If you’ve watched horror movies, chances are you’ve been unnerved by inaudible frequencies below 20 hertz: infrasound. Filmmakers exploit infrasound – a force that can trigger insomnia, panic, visual disturbance (including seeing ghosts) – to increase audience emotion (fear, tension, chills, anxiety, sorrow, powerlessness).
Infrasound occurs when large masses move; its measurers monitor earthquakes, eruptions, tornadoes. Whales and elephants use infrasound to communicate through water or ground across miles.
And industrial turbines generate infrasound whenever their blades rotate. Unheard but felt, it penetrates insidiously, under cover of jet-runway-like noise protested by turbine neighbors for years.
A 28-minute German documentary “Infrasound Caused by Industrial Wind Turbines” (available on YouTube) presents scientific/medical research including Cardiovascular Surgeon Christian Vahl’s finding that exposure to 16 hertz for one hour produces “a clear reduction in heart muscle strength” and Simone Kühn’s cognitive studies showing that “infrasound activates regions of the brain (anterior cingulate, amygdala) which normally manage stress.” Vahl warns, “Whether we hear it or not, every form of energy has physical effects, and infrasound is particularly dangerous because we don’t hear it” and thus don’t know to protect acutely affectable people, an estimated 30% among us.
Until June 1, I’d never heard of infrasound.
But owning farms in West and Bellflower townships, I’d gotten windfarm salesmen’s voicemails throughout 2018-19, which I’d ignored despite believing in wind energy because my gut instinct said 60-story energy-emitters don’t belong near homes nor competing with farming.
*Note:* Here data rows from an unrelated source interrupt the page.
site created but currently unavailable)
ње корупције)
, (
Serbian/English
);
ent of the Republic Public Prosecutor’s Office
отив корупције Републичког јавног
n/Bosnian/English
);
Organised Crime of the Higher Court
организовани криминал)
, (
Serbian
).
When badgerings ceased, I hoped we’d escaped again, unaware of county involvement until receiving the “Sapphire Sky” zoning notice May 19.
I Zoomed the hearings, asked questions and spoke an allotted three minutes, opposing surround-sound turbines, observing that combines receive strobe-like shadow flicker, too. But most consequentially, a Zoning Board of Appeals member’s query about infrasound led Invenergy’s noise expert to cite new Finnish research claiming turbine infrasound doesn’t affect people’s abilities. He dismissed concerns as “grasping at straws … humans can’t hear it.”
Indeed, people can’t hear it. That’s a problem.
I eventually found the Finnish study in The Journal of the Acoustical Society of America, stunned to learn its laboratory research utilized audio recordings in homes whose nearest turbines were .93 and .98 miles away, homes available because they’d been abandoned due to turbine effects. And: “In Finland, dwellings are usually further than this.”
Invenergy’s turbine setbacks are three times closer to homes than in Finland, whose setbacks are increasingly approximated across Europe: Westmeath County, Ireland, for example, recently established 1.24 miles as minimum for 500-foot turbines.
Before I’d learned all this, ZBA concluded three hearings in eight days (versus seven hearings over January 2018). I thought they should know infrasound research had been misrepresented (wittingly or not) before voting, but my eight-page report on infrasound and setbacks was rebuffed as “improper” timing, unforwarded to board members.
From notice of Sapphire Sky to hearings’ end was three weeks – some might call that “railroaded.”
Why hearings with insufficient time to investigate company claims? A rule requiring signup May 31 to “testify” against assertions not yet made? Another disallowing requestioning witnesses? Why allow windfarm companies to quietly enlist 27 participating homes, alerting 375 non-participating homes only two weeks pre-hearing?
To quote the chairman during ZBA’s June 22 deliberations, “ … we need to do something for those non-participating, more than we’ve done in the past … We need to be leaders. Let’s do it right.” Yet after two hours debating stipulations, ZBA watered down or rejected proposed protections, ultimately judged “too restrictive (on Invenergy),” only doable “going forward,” or because non-participants who didn’t attend hearings “don’t care.”
What about “too restrictive” on non-participants being dictated to, their well-being threatened for decades? What made their voices afterthoughts?
McLean County Board shouldn’t await “going forward” to rewrite turbine building codes endangering public health now. Bombardment by infrasound, noise and flicker already warranted longer setbacks to protect non-participants, who surely do care but feel powerless, not unlike how infrasound makes us feel.
Carolyn Taylor, a great-great-granddaughter of early settler and first township supervisor Henry West, for whom West Township was named, is a sociolinguist and marriage and family therapist who was a professor of family communication at University of Illinois Urbana-Champaign through the 1990s.